- **Gestellte Aufgaben**:
**a.** Gib den Abschnitt des Auszugs über Maria Lassnig wieder, beginnend bei „Schätzpreis: € 10.000 - 20.000“ und endend bei „Werk verbunden ist.“, und tausche darin „Leinwand“ gegen „Tafel“.
**b.** Beantworte anhand des Auszugs über Maria Lassnig die folgenden Fragen:
(i) Welcher Schätzpreis ist angegeben?
(ii) Welches Ergebnis wurde einschließlich Gebühren erzielt?
(iii) Auf welchen Begriff bezieht sich Maria Lassnig laut dem Auszug?
**c.** Schreibe den Auszug über Maria Lassnig ab seinem letzten Satz weiter.

Schätzpreis: € 10.000 - 20.000
Ergebnis: € 26.400 (inkl. Gebühren)
Auktion ist beendet.

„Ich trete gleichsam nackt vor die Leinwand, ohne Absicht, ohne Planung, ohne Modell, ohne Fotografie und lasse es entstehen. Doch ich habe einen Ausgangspunkt, der aus der Erkenntnis entstanden ist, dass das einzig Reale meine Gefühle sind, die sich innerhalb des Körpergehäuses abspielen: physiologischer Natur, Druckgefühle beim Sitzen und Liegen, Spannungs- und räumliche Ausdehnungsgefühle – ziemlich schwierig darstellbare Dinge.“ (Hans-Ulrich Obrist (Hg.), Maria Lassnig. Die Feder ist die Schwester des Pinsels. Tagebücher 1943 – 1997, Köln 2000, S. 74) Hier bezieht sich Maria Lassnig auf die „Body-Awareness“, einen Begriff der untrennbar mit Ihrem Werk verbunden ist.

Maria Lassnig gehört zu den auch international anerkannten wichtigsten und bedeutendsten KünstlerInnen Österreichs. Sie hat „ein weites, unbekanntes Terrain (geöffnet), wie es vergleichsweise nur wenige Künstler selbst zu Beginn der Moderne betreten haben.“ (Wolfgang Drechsler, in: Maria Lassnig - Retrospektive, Museum Moderne Kunst Stiftung Ludwig/Museum des 20. Jahrhunderts, Wien 1999, S. 9)

- **Gezeigte Einträge**:

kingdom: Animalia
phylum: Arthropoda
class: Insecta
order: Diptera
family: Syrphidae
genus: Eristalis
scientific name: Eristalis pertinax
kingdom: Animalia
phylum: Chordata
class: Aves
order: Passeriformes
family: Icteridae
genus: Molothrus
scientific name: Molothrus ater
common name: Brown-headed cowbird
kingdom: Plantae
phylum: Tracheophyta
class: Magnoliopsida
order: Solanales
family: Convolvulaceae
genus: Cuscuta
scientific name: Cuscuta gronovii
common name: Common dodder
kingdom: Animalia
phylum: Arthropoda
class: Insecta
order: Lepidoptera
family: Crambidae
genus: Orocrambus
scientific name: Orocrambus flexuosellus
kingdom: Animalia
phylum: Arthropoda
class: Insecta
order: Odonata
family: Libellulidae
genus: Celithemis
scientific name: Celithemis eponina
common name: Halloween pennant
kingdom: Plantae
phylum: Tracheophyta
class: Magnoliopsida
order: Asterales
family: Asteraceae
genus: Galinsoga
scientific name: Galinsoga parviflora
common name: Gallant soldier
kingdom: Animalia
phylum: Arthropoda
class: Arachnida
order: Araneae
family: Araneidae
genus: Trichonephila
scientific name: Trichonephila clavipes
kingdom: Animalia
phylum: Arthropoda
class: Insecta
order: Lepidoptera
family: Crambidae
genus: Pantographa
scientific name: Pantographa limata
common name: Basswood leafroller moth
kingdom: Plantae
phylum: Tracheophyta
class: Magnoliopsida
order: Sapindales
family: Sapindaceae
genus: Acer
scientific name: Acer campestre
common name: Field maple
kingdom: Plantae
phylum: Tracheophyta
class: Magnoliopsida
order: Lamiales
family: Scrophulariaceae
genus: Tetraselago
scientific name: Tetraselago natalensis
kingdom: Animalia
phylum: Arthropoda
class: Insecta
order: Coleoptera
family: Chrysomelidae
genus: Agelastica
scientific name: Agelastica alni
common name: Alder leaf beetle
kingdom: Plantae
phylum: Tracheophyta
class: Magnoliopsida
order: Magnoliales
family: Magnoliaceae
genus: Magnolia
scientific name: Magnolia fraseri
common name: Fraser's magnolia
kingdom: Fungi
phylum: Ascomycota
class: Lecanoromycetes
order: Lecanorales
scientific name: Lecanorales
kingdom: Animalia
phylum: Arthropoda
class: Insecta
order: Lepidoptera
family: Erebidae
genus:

- **Antworten je Aufgabe**:
**a.**
Schätzpreis: € 10.000 - 20.000
Ergebnis: € 26.400 (inkl. Gebühren)
Auktion ist beendet.

„Ich trete gleichsam nackt vor die Tafel, ohne Absicht, ohne Planung, ohne Modell, ohne Fotografie und lasse es entstehen. Doch ich habe einen Ausgangspunkt, der aus der Erkenntnis entstanden ist, dass das einzig Reale meine Gefühle sind, die sich innerhalb des Körpergehäuses abspielen: physiologischer Natur, Druckgefühle beim Sitzen und Liegen, Spannungs- und räumliche Ausdehnungsgefühle – ziemlich schwierig darstellbare Dinge.“ (Hans-Ulrich Obrist (Hg.), Maria Lassnig. Die Feder ist die Schwester des Pinsels. Tagebücher 1943 – 1997, Köln 2000, S. 74) Hier bezieht sich Maria Lassnig auf die „Body-Awareness“, einen Begriff der untrennbar mit Ihrem Werk verbunden ist.

**b.**
(i) € 10.000 - 20.000
(ii) € 26.400
(iii) Auf die „Body-Awareness“

**c.**
Die ersten „Körperbewusstseins-Zeichnungen“ finden sich bereits im Frühwerk der Künstlerin. „Die introspektiven Erlebnisse von 1949 waren bereits ‚body awareness’-Zeichnungen, die ersten Selbstdarstellungen einer Innenschau, die ich seither nicht verlassen habe, sei die Periode informell, abstrakt oder teilweise realistisch.“ (Maria Lassnig. Zeichnungen, Ausstellungskatalog, Albertina, Wien 1977, o.S.) Das Prinzip der „Body-Awareness“ ist also unabhängig von der stilistischen Ausprägung, es geht schon früh um die Darstellung von Empfindungen, der Körper soll gleichsam von innen gefühlt gemalt werden.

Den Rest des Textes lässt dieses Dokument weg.